On another busy day on the London stock market, Aberdeen Asset Management is the worst performer in the FTSE 100, trading down 6.4%, having hit its lowest level in over a year. The company said its assets under management dropped in the third quarter of its financial years amid outflows related to volatility in Asian and emerging markets.
Aberdeen said its assets under management fell to GBP307.3 billion at the end of June, down from GBP330.6 billion at the end of March. Aberdeen attributed the fall to market conditions and foreign exchange movements.
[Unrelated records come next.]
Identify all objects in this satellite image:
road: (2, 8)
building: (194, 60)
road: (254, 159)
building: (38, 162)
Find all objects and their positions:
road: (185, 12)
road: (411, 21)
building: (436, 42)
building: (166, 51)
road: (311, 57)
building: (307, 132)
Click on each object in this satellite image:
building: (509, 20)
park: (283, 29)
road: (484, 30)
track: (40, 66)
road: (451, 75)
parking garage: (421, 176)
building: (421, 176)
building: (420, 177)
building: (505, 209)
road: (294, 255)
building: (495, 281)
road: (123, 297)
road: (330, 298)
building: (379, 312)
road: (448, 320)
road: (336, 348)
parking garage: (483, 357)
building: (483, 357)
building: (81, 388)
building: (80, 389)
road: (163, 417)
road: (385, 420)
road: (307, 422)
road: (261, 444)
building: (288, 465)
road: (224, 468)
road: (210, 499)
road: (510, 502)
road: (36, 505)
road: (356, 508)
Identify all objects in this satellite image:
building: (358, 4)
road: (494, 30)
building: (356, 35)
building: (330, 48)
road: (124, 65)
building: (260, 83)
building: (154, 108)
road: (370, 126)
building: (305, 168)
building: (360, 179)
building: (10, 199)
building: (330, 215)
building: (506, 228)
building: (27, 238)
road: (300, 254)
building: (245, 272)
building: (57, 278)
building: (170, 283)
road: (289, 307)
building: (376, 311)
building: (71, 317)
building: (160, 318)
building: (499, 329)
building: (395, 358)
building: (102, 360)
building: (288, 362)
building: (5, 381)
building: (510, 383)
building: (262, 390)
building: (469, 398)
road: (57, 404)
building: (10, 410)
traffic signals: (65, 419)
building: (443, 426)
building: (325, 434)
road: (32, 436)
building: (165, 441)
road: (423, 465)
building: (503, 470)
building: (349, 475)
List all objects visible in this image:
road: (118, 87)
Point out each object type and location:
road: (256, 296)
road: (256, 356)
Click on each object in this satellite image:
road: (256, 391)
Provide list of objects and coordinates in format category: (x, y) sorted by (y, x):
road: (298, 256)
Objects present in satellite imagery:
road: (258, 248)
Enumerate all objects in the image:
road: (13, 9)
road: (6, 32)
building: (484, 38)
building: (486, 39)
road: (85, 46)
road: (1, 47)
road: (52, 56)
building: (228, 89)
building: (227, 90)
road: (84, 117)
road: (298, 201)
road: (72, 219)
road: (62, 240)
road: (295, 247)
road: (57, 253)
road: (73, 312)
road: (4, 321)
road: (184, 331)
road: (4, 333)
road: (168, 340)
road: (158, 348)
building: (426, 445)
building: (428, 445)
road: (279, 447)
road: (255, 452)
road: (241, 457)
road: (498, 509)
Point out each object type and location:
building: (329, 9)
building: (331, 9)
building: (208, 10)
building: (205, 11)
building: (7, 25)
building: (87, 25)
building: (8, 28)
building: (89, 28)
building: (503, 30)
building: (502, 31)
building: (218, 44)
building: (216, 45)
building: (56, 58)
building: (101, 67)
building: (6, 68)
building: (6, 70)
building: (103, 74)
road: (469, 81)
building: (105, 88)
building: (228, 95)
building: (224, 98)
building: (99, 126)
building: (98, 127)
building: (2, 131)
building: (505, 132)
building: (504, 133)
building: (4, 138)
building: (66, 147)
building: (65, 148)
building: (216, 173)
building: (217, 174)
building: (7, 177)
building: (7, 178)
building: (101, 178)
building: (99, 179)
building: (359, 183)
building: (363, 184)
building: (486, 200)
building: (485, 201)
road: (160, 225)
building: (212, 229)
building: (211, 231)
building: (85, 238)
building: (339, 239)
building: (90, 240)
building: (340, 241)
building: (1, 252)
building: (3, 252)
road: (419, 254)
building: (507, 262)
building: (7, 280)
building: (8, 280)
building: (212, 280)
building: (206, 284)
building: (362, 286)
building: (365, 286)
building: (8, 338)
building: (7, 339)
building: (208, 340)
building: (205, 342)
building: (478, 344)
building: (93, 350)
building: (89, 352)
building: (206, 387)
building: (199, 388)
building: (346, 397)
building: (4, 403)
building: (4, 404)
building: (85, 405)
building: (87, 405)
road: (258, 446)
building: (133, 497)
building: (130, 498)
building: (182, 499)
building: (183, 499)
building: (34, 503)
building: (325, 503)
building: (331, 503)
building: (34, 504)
Net outflows in the quarter hit GBP9.9 billion, amid institutional investors continuing to reduce their exposure to Asia and emerging markets equities. Aberdeen added it had GBP4 billion in new commitments and mandates awarded but not funded at the end of June.
Unilever shares are up 2.4% after its results beat expectations. The consumer goods group posted underlying sales growth of 2.9% in its first-half, slightly ahead of the consensus for 2.7% growth, while second quarter underlying sales growth, also of 2.9%, beat consensus estimates for 2.6% growth. The underlying figures strip out the impact of currency movements and any acquisitions or disposals.
Shore Capital analyst Darren Shirley highlighted the group's core earnings before interest and taxes margins for the first half, which rose 50 basis points, ahead of Shore's expectation of 30 basis-point increase. On the back of this the analyst sees scope to nudge up forecasts for Unilever.
Unilever also reported a 14% drop in pretax profit to EUR3.6 billion from EUR4.2 billion in the first half, although revenue grew 12% to EUR27 billion from EUR24.1 billion.
Kingfisher trades up 1.4% after it reported a rise in sales on a constant currency basis in the second quarter of its financial year, as it demonstrated growth in each of the regions it operates in and as it continues with its strategy to create a unified 'ONE' Kingfisher.
The FTSE 100-listed DIY retailer, which owns brands including B&Q, Screwfix and Castorama, said that total sales in the 10 weeks to July 11 grew 4.8% on a constant currency basis, while like-for-like revenue rose 3.5%.
SSE is one of the biggest fallers, trading down 4.6% after it said production across most all of its divisions, except coal, rose in the first quarter of the financial year, but it reported a fall in customer accounts and average customer consumption.
The FTSE 100-listed UK energy provider said the number of retail electricity and gas customers at the end of March had fallen to 8.49 million from 8.58 million at the end of March 2014.
ARM Holdings, up 2.8% and Randgold Resources, up 1.7%, are rebounding from recent heavy losses, while Shire trades up 2.7% ahead of its second quarter results at 1200 BST.
In the FTSE 250, Howden Joinery Group is down 4.0%. The kitchens and joinery products manufacturer hiked its interim dividend on the back of a rise in pretax profit and revenue in the first half of 2015.
Howden said its pretax profit in the half to the end of June was up to GBP59.2 million from GBP57.2 million, with growth held back somewhat by higher selling and distribution costs and administrative expenses, as the group continues to invest to expand its operations.
However, N+1 Singer says the results were slightly behind expectations and upgrades of any significance look unlikely.
Greece's Parliament overwhelmingly approved a second set of reforms needed to start talks on a third multi-billion euro bailout in the early hours of Thursday. The reforms, which are the final requirement before the country can start the bailout negotiations with its creditors, included lifting of liquidity of banks, deposit security and renewing of the judicial system. In the 300-seat parliament, 230 lawmakers voted in favour of the bill, with support for the ruling party coming from the pro-euro opposition parties.
In addition, the European Central Bank reportedly provided a new vital cash injection to Greece's liquidity-starved banks on Wednesday, the second such cash injection in just under a week.
Still ahead in the economic calendar is the Confederation of British Industry trade survey results at 1100 BST, US initial and continuing jobless claims at 1330 BST, and the US Conference Board leading indicator at 1500 BST, alongside eurozone consumer confidence.